Оставим их одних: дела, угодные Аллаху, свершатся и без нас…

10

Время пребывания Тулегена в родных местах, где прошло его беззаботное детство, подошло к концу. Пора собираться в дальнюю дорогу. За все эти дни с волнующим трепетом он побывал в укромных местах и знакомых закоулках. Поездил по широкой девственной степи, налюбовавшись ее богатой и красивой, ни с чем не сравнимой природой. И, сидя у себя, как бы подытоживая, обдумывал, как найти точки соприкосновения между двумя противоположными мирами: такой спокойной степью с ее многовековым устоявшимся укладом – жизнью степняков – и тем бурлящим, ищущим, мыслящим, прогрессирующим, открывающим горизонты возможностей для улучшения жизни человечества.

Закравшиеся внутрь мысли об этом грызли его сознание, не давали ему покоя. Как бы ему хотелось, чтобы его народ шел в ногу со всем развивающимся миром…

«И мой народ познал бы плоды цивилизации, сам стал бы на путь развития, – так размышлял Тулеген. – Но трудно будет соединить несоединимое, как бараний жир с водой. Здесь нужны радикальные меры, поскольку надо будет переломить сознание людей с обеих сторон – с вековыми устоями одних – и заставить понять, принять его другими».

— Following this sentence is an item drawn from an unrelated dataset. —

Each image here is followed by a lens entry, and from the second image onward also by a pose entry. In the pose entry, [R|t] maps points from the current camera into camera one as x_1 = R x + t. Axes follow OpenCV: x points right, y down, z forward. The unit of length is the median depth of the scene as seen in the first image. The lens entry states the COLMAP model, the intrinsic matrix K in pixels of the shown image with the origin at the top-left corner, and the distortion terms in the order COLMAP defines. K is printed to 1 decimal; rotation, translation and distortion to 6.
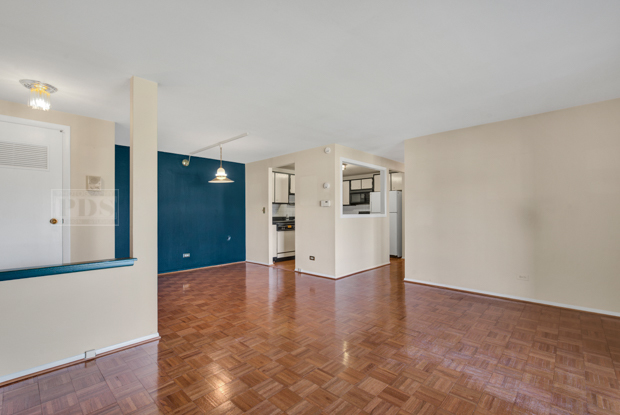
lens RADIAL K [[274.8, 0, 310.7], [0, 274.8, 210.7], [0, 0, 1]] dist [-0.000246, -0.000047]
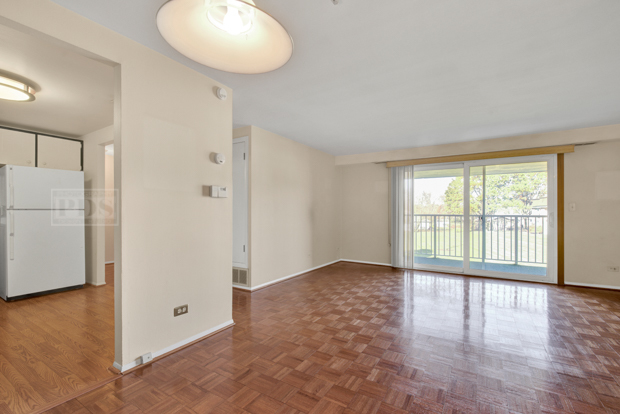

Размышляя над этим и не находя ясного ответа, он иногда вскакивал от ужаса, от безысходности, а может, и просто от собственного бессилия самому чем-нибудь помочь. Но каждый раз на грани отчаяния он брал себя в руки и, начиная с малого, обдумывал, как при существующем укладе жизни степняков найти почву для того, чтобы взошли ростки нового миропонимания в народном сознании.